▶ [ARTICLE]
--

Tutorial¶
This is a basic introduction to Milvus by PyMilvus.
For a runnable python script, checkout example.py on PyMilvus Github, or hello milvus on Milvus official website. It's a good recommended start to get started with Milvus and PyMilvus as well.
Note
This tutorial uses float vectors as example vector field data, if you want to learn example about binary vectors, see binary vector example.
Prerequisites¶
Before you start, there are some prerequisites.
Make sure that:
You have a running Milvus instance.
PyMilvus is correctly installed, see Installation.
Connect to Milvus¶
First of all, you need to import pymilvus.
>>> from pymilvus import connections
Then, you can make connection with Milvus server. By default Milvus runs on localhost in port 19530, so you can use default value to connect to Milvus.
>>> connections.connect() # connect by default value
Or you can add other Milvus server address by:
>>> host = '127.0.0.1'
>>> port = '19530'
>>> connections.add_connection(dev={"host": host, "port": port})
After connecting, you can communicate with Milvus in the following ways. If you are confused about the terminology, see Milvus Terminology for explanations.
Collection¶
Now it's time to create a new collection. You can list all the collections already exist. For a brand new Milvus running instance, the result should be empty.
>>> from pymilvus import utility
>>> utility.list_collections()
[]
Create Collection¶
To create a collection, you need to provide schema for it.
In this tutorial, you will create a collection with three fields: id, year and embedding.
The type of id field is int64, and it is set as primary field.
The type of year field is int64, and the type of embedding is FLOAT_VECTOR whose dim is 128.
>>> from pymilvus import Collection, DataType, FieldSchema, CollectionSchema
>>> dim = 128
>>> fields = [
... FieldSchema(name="id", dtype=DataType.INT64, is_primary=True, auto_id=False),
... FieldSchema(name="year", dtype=DataType.INT64, description="year"),
... FieldSchema(name="embedding", dtype=DataType.FLOAT_VECTOR, dim=128),
... ]
>>> schema = CollectionSchema(fields, description='desc of collection')
>>> collection_name = "tutorial"
>>> tutorial = Collection(collection_name, schema, consistency_level="Strong")
Then you can list collections and 'tutorial' will be in the result.
>>> utility.list_collections()
['tutorial']
This tutorial is a basic intro tutorial, building index won't be covered by this tutorial. If you want to go further into Milvus with indexes, it's recommended to check our index examples.

--

▶ [WHAT TO WORK ON]
1. Copy the PyMilvus tutorial word for word from "Connect to Milvus¶" to "Terminology for explanations.".
2. Write the next part of the PyMilvus tutorial, beginning right after its final sentence.
The material after the PyMilvus tutorial is unrelated to it.

▶ [RECORD LIST]
--

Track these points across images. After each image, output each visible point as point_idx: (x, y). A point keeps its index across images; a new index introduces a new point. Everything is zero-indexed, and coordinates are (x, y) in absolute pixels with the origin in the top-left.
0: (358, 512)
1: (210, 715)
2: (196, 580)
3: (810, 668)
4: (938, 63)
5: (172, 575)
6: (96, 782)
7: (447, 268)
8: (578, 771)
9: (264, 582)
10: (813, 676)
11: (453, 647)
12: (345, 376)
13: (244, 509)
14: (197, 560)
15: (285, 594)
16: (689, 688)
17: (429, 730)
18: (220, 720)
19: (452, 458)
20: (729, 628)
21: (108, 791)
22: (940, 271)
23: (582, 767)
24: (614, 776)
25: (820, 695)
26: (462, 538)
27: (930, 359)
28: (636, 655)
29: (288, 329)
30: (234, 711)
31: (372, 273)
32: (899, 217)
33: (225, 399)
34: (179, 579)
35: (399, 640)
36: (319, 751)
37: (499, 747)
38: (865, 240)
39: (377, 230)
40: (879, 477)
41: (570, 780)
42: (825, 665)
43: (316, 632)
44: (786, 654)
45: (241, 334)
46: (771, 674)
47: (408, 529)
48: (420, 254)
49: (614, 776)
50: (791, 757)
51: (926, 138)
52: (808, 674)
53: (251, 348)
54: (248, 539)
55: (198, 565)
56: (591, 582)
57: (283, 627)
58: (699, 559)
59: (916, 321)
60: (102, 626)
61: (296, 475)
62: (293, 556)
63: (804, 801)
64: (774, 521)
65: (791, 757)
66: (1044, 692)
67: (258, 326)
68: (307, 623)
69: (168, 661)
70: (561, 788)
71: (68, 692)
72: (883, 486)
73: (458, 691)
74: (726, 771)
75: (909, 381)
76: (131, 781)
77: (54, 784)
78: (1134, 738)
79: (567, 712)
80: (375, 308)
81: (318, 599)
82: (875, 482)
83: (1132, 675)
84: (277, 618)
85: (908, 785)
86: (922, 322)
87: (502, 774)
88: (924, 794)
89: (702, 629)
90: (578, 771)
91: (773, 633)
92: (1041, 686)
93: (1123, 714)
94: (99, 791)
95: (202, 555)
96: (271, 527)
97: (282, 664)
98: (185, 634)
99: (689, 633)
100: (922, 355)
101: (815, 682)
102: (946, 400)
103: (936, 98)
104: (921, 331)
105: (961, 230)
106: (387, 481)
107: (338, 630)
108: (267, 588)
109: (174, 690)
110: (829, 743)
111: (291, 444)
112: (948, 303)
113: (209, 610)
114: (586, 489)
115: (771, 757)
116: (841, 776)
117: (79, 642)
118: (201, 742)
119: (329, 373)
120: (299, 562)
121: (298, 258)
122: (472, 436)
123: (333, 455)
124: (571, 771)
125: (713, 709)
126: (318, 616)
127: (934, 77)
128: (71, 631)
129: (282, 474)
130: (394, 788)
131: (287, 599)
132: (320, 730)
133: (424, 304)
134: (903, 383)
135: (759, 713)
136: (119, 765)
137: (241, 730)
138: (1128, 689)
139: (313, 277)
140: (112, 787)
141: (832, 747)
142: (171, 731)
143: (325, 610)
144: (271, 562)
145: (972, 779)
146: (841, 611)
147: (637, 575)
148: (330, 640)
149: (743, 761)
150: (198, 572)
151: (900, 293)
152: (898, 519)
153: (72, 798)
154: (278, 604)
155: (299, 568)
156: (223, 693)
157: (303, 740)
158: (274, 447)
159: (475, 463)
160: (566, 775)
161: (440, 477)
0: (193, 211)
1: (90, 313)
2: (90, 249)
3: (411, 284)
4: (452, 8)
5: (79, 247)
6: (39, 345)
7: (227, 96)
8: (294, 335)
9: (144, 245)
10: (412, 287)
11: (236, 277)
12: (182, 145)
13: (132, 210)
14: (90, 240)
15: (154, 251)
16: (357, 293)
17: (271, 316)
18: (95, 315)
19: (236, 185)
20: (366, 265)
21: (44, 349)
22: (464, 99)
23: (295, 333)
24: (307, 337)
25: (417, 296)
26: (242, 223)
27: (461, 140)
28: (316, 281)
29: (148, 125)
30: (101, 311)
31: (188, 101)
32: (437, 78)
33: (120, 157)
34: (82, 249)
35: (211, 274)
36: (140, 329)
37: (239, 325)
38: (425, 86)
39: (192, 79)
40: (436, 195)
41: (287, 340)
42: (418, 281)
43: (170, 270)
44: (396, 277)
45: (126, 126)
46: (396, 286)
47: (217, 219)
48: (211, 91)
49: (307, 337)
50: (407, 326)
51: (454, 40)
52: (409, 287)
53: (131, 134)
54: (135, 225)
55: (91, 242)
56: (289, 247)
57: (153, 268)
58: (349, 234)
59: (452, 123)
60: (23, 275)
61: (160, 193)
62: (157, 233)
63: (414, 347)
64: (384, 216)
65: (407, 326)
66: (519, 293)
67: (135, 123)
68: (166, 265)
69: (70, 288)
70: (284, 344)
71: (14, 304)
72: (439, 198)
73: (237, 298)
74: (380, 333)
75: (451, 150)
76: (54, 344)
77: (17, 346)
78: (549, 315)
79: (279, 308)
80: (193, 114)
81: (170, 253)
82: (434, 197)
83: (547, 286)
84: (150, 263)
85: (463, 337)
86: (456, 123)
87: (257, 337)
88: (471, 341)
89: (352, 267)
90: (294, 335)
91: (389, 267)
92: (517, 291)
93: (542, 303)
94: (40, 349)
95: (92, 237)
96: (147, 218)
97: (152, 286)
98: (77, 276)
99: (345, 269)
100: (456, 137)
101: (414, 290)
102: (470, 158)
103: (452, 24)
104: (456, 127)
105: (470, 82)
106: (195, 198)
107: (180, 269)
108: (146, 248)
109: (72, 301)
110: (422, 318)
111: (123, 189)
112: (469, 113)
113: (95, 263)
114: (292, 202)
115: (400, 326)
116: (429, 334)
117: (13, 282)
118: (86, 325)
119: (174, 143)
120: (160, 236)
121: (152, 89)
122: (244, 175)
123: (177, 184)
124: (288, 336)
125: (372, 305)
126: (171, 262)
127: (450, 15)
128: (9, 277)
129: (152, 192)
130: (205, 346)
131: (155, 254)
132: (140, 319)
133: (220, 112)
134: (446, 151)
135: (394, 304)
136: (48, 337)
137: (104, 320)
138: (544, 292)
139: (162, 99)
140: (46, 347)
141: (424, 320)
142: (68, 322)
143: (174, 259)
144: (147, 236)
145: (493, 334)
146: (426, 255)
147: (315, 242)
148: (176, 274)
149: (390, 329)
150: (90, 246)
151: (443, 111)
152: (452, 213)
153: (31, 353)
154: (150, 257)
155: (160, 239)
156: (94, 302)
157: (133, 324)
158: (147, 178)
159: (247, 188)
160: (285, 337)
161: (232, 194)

--

▶ [EXPECTED RESULTS]
1.
Connect to Milvus¶
First of all, you need to import pymilvus.
>>> from pymilvus import connections
Then, you can make connection with Milvus server. By default Milvus runs on localhost in port 19530, so you can use default value to connect to Milvus.
>>> connections.connect() # connect by default value
Or you can add other Milvus server address by:
>>> host = '127.0.0.1'
>>> port = '19530'
>>> connections.add_connection(dev={"host": host, "port": port})
After connecting, you can communicate with Milvus in the following ways. If you are confused about the terminology, see Milvus Terminology for explanations.

2.
If you're already known about indexes from index examples
, and you want a full lists of params supported
by PyMilvus, you check out Index
chapter of the PyMilvus documentation.
Further more, if you want to get a thorough view of indexes, check our official website for Vector Index.
Create Partition¶
If you don't create a partition, there will be a default one called "_default
", all the entities will be
inserted into the "_default
" partition. You can check it by Collection.partitions()
>>> tutorial.partitions
[{"name": "_default", "description": "", "num_entities": 0}]
You can provide a partition name to create a new partition.
>>> tutorial.create_partition("comedy")
>>> tutorial.partitions
[{"name": "_default", "description": "", "num_entities": 0}, {"name": "comedy", "description": "", "num_entities": 0}]
Insert Entities¶
An entity is a group of fields that corresponds to real world objects. In this tutorial, collection has three fields. Here is an example of 30 entities structured in list of list.
>>> import random
>>> num_entities = 30
>>> entities = [
... [i for i in range(num_entities)], # field id
... [random.randrange(1949, 2021) for _ in range(num_entities)], # field year
... [[random.random() for _ in range(128)] for _ in range(num_entities)], # field embedding
... ]
>>> insert_result = tutorial.insert(entities)
>>> insert_result
(insert count: 30, delete count: 0, upsert count: 0, timestamp: 430704946903515140)
Search¶
Search Entities by Vector Similarity¶
You can get entities by vector similarity. Assuming there's a embedding_A
, and you want to get top 2 entities that are most similar with it.
In the example below, you can perfrom search based on vector similarity.
>>> tutorial.load()
>>> embedding_A = [[random.random() for _ in range(128)] for _ in range(1)]
>>> search_params = {"metric_type": "L2"}
>>> results = tutorial.search(embedding_A, "embedding", search_params, limit=2, expr="year > 2001", output_fields=["year", "id"])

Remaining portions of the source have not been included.